NERMEEN CHEIKH : Jan Egeland, pourriez-vous expliquer ce qui a conduit cette crise à atteindre ces proportions ? Pourquoi 25 millions de personnes risquent-elles de souffrir de la faim ou sont-elles confrontées à une faim extrême en RDC ?
JAN EGELAND : Parce qu’une si grande partie de ce vaste continent qu’est la République démocratique du Congo est désormais plongée dans la violence. Vous avez mentionné certains chiffres de déplacement dans l’introduction de cette conversation. Cela vient d’une seule province. Cela s’appelle l’Ituri. C’est au nord de l’est de la RDC, où je viens de me rendre. J’étais également au nord du Kivu. Dans ces deux provinces, il existe 150 groupes armés. Ils se battent les uns contre les autres. Ils se battent pour le territoire. Ils se battent contre l’armée régulière. Et la population civile est prise entre deux feux.
Ainsi, les gens sont entassés dans une misère abjecte dans des centaines de camps plus petits. J’en ai visité plusieurs. Nous sommes en mesure de fournir un abri, de la nourriture, une certaine assistance, mais seulement à une minorité, en fait, parce que le petit appel humanitaire, vous savez, le plan humanitaire d’assistance, comparé à l’ampleur du problème, est financé à un tiers. Les États-Unis financent la moitié du projet. Une trop grande partie du monde ne donne rien. Et maintenant, il est question de peut-être même de réduire davantage cette aide. C’est vraiment terrible.
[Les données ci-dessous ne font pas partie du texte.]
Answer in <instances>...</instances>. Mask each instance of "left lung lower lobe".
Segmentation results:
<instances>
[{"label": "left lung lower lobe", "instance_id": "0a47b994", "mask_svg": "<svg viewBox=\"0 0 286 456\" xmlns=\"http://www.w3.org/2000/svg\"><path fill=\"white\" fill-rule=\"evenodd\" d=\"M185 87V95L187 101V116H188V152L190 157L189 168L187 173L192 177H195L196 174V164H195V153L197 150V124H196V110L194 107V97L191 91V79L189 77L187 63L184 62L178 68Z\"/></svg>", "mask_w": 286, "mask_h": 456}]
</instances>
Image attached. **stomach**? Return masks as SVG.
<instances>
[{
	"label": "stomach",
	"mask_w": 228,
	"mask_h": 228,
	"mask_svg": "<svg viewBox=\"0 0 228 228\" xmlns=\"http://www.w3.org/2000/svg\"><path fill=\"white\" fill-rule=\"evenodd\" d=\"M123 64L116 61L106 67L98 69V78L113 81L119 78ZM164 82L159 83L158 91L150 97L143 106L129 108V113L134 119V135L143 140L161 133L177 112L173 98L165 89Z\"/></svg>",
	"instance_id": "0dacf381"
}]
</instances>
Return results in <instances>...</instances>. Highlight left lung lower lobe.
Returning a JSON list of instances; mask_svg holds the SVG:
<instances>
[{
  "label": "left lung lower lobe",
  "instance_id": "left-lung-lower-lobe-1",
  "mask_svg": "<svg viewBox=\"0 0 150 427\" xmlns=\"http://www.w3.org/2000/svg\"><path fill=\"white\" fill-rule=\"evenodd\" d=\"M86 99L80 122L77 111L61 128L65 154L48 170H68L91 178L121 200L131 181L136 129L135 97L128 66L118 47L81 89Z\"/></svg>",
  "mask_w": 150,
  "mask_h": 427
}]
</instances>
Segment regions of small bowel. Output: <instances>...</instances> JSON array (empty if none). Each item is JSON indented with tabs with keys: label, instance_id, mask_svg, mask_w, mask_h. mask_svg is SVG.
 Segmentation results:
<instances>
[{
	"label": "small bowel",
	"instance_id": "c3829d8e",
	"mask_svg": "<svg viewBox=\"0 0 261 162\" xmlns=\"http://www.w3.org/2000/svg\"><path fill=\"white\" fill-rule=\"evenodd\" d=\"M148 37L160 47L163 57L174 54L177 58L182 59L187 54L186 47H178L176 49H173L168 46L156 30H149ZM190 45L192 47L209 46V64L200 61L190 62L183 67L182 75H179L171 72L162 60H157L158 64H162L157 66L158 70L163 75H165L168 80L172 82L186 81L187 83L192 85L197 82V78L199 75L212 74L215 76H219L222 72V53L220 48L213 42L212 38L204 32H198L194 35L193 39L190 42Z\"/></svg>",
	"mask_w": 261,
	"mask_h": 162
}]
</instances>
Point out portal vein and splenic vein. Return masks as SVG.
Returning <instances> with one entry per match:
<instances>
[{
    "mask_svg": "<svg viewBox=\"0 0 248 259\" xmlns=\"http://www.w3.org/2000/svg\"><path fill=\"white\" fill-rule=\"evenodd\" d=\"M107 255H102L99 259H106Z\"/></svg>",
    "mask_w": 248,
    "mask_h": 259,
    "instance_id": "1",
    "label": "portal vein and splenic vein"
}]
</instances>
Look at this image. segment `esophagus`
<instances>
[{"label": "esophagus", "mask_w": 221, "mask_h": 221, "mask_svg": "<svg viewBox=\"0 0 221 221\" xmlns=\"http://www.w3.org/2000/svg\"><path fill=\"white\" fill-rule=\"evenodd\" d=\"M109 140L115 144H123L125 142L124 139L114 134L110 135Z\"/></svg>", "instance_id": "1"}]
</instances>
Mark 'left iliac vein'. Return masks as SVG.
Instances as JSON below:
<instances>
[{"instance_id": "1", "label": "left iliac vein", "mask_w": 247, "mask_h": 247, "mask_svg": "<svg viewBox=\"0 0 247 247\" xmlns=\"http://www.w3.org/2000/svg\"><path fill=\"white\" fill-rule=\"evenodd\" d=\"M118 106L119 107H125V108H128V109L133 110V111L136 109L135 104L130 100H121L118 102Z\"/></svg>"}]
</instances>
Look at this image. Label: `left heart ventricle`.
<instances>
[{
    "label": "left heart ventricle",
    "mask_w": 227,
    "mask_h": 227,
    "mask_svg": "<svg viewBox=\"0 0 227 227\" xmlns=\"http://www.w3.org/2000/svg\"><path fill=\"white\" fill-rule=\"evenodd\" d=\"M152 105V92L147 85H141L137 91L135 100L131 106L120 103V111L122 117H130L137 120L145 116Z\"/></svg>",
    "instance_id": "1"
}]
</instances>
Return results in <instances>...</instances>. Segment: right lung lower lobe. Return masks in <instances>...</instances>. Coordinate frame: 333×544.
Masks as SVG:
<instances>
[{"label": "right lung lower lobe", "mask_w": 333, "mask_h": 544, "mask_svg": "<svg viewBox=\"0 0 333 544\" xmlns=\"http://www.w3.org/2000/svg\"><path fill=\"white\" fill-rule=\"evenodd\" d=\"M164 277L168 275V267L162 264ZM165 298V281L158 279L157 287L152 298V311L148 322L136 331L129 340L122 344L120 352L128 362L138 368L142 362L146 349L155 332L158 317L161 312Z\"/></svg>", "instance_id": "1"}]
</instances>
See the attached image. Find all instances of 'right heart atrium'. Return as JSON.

AMY GOODMAN : Vous savez, Jan Egeland, ce n’est pas comme si le monde ignorait la République démocratique du Congo. En fait, la RDC produit près des trois quarts du cobalt mondial, un composant essentiel des batteries rechargeables alimentant les ordinateurs portables, les smartphones et les véhicules électriques. La raison pour laquelle j’en parle, c’est que nous venons d’interviewer Siddharth Kara, qui a écrit le livre Rouge cobalt. Il a déclaré : « La catastrophe de santé publique, ajoutée à la violence contre les droits de l’homme et à la destruction de l’environnement, ne ressemble à rien de ce que nous avons jamais vu dans le contexte moderne. Il faut prendre en compte le fait qu’elle soit liée à des entreprises valant des milliers de milliards et que nos vies dépendent de cette énorme violence.» En avez-vous vu des preuves et quel est le lien avec la faim dont nous parlons, les enfants de 5 et 10 ans qui travaillent dans ces endroits, toutes les entreprises qui font leurs profits, et pourtant la pire crise alimentaire au monde ?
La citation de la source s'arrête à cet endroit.